Francesco Maria Piave (18 May 18105 March 1876) was an Italian opera librettist who was born in Murano in the lagoon of Venice, during the brief Napoleonic Kingdom of Italy.

Career
Piave's career spanned over twenty years working with many of the significant composers of his day, including  Giovanni Pacini (four librettos), Saverio Mercadante (at least one), Federico Ricci, and even one for Michael Balfe.  He is most well known as Giuseppe Verdi's librettist, for whom he was to write 10 librettos, the most well-known being those for Rigoletto and La traviata.

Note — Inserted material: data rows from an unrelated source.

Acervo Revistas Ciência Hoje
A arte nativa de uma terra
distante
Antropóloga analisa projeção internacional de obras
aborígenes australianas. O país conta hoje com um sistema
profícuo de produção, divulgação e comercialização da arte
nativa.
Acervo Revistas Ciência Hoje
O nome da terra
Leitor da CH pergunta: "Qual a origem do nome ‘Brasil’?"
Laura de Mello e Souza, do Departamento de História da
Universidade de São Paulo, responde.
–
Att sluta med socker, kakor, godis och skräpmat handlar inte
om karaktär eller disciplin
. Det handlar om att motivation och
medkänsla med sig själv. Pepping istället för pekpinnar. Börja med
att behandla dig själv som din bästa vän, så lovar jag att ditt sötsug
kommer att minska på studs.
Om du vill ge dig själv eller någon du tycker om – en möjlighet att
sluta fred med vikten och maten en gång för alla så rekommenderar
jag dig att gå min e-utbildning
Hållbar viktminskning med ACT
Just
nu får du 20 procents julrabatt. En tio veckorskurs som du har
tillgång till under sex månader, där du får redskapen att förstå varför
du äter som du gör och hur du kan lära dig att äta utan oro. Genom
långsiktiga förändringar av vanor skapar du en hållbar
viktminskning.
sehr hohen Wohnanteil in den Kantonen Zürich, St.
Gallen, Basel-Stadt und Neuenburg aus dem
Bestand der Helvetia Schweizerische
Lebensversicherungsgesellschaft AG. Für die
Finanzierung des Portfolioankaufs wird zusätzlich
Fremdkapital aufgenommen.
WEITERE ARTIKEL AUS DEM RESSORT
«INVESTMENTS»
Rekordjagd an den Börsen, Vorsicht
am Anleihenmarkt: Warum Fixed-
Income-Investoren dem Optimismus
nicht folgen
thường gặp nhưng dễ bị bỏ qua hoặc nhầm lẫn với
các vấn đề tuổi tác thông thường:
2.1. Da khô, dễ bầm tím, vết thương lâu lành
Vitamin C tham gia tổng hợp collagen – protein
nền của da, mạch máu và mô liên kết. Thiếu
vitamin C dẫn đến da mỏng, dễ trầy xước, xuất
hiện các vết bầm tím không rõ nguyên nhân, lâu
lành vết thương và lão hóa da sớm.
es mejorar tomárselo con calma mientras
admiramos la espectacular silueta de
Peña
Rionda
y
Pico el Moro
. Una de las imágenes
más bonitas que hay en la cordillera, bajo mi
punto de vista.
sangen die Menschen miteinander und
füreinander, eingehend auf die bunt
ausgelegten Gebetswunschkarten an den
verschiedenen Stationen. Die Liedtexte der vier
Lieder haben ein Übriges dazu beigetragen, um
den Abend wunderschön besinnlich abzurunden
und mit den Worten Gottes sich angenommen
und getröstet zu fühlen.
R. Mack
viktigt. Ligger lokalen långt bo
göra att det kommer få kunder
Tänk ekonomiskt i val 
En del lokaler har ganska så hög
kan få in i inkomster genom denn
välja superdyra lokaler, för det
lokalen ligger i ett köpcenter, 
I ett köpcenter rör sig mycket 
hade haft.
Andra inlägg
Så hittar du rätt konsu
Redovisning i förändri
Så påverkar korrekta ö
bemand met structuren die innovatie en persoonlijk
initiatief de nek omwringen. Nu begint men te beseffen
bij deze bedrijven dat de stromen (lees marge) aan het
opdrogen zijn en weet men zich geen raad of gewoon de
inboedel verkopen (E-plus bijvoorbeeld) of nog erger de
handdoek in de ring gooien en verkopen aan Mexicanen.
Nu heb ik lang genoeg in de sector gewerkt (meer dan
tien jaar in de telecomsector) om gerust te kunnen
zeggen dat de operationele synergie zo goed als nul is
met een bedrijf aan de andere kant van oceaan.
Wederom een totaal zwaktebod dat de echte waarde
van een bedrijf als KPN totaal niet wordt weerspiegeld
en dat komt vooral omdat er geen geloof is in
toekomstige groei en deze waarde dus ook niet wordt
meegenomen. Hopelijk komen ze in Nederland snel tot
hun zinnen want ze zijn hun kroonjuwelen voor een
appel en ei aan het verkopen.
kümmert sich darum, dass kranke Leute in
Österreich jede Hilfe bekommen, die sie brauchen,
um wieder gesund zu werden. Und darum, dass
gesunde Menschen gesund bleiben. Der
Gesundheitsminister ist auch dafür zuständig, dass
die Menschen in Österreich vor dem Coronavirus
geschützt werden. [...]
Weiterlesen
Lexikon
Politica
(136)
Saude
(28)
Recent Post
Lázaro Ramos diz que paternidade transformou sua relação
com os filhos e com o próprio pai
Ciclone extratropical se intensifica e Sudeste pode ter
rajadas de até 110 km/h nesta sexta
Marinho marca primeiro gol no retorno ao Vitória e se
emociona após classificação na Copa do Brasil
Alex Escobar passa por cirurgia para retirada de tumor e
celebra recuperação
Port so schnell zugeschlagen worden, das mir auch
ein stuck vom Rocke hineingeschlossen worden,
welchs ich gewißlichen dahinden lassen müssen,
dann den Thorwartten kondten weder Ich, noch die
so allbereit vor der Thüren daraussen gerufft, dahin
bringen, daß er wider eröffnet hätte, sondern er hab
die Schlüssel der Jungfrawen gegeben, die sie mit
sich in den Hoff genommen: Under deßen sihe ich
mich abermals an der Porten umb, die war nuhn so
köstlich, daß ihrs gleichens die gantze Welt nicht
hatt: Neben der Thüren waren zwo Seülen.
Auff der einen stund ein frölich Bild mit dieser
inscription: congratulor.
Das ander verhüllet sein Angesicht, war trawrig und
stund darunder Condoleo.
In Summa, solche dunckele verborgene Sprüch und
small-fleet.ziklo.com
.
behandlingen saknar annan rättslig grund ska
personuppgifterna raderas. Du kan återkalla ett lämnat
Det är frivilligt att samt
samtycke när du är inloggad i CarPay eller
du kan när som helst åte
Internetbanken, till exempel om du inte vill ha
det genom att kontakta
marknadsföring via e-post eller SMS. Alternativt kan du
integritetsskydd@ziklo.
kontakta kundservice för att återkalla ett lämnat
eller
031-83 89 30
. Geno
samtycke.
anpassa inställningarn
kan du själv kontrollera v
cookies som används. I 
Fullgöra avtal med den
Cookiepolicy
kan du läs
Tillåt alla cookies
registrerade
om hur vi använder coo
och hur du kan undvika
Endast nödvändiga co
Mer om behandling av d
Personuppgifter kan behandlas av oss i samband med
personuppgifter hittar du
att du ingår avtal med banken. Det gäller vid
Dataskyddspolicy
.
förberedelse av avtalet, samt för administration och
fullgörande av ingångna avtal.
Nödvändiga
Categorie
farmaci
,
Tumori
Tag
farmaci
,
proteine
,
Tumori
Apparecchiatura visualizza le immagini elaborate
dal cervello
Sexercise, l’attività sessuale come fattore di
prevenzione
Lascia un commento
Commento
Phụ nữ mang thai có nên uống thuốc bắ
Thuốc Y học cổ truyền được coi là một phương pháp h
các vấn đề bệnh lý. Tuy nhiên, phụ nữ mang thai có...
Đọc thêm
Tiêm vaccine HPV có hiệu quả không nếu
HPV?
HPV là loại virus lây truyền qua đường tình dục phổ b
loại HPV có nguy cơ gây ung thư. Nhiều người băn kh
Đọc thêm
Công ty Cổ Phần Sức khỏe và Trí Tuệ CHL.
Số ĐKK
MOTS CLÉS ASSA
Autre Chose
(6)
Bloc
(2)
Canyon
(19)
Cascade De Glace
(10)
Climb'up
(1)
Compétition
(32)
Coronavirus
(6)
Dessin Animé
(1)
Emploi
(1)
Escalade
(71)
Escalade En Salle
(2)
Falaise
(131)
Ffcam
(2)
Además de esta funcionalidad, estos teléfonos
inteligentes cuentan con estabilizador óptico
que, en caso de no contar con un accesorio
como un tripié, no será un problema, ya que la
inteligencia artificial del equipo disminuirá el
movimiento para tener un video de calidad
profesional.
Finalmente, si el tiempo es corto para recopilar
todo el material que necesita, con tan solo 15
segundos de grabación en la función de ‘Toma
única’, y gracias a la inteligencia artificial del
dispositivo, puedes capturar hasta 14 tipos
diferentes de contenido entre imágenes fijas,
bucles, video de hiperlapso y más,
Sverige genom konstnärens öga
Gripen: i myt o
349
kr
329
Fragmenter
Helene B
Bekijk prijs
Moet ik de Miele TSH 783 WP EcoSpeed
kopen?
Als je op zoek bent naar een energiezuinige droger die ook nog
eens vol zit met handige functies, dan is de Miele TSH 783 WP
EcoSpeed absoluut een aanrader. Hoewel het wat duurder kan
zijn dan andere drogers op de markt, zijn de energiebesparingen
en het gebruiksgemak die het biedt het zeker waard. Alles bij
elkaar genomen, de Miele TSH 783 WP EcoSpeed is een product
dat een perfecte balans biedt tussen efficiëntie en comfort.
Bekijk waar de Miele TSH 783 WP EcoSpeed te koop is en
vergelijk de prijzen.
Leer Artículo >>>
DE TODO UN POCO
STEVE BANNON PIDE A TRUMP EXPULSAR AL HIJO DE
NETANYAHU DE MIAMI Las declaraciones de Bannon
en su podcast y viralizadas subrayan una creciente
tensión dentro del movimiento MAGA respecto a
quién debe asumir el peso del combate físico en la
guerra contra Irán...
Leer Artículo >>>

But Piave was not only a librettist: he was a journalist and translator in addition to being the resident poet and stage manager at La Fenice in Venice where he first encountered Verdi. Later, Verdi was helpful in securing him the same position at La Scala in Milan. His expertise as a stage manager and his tact as a negotiator served Verdi very well, but the composer bullied him mercilessly for his pains over many years.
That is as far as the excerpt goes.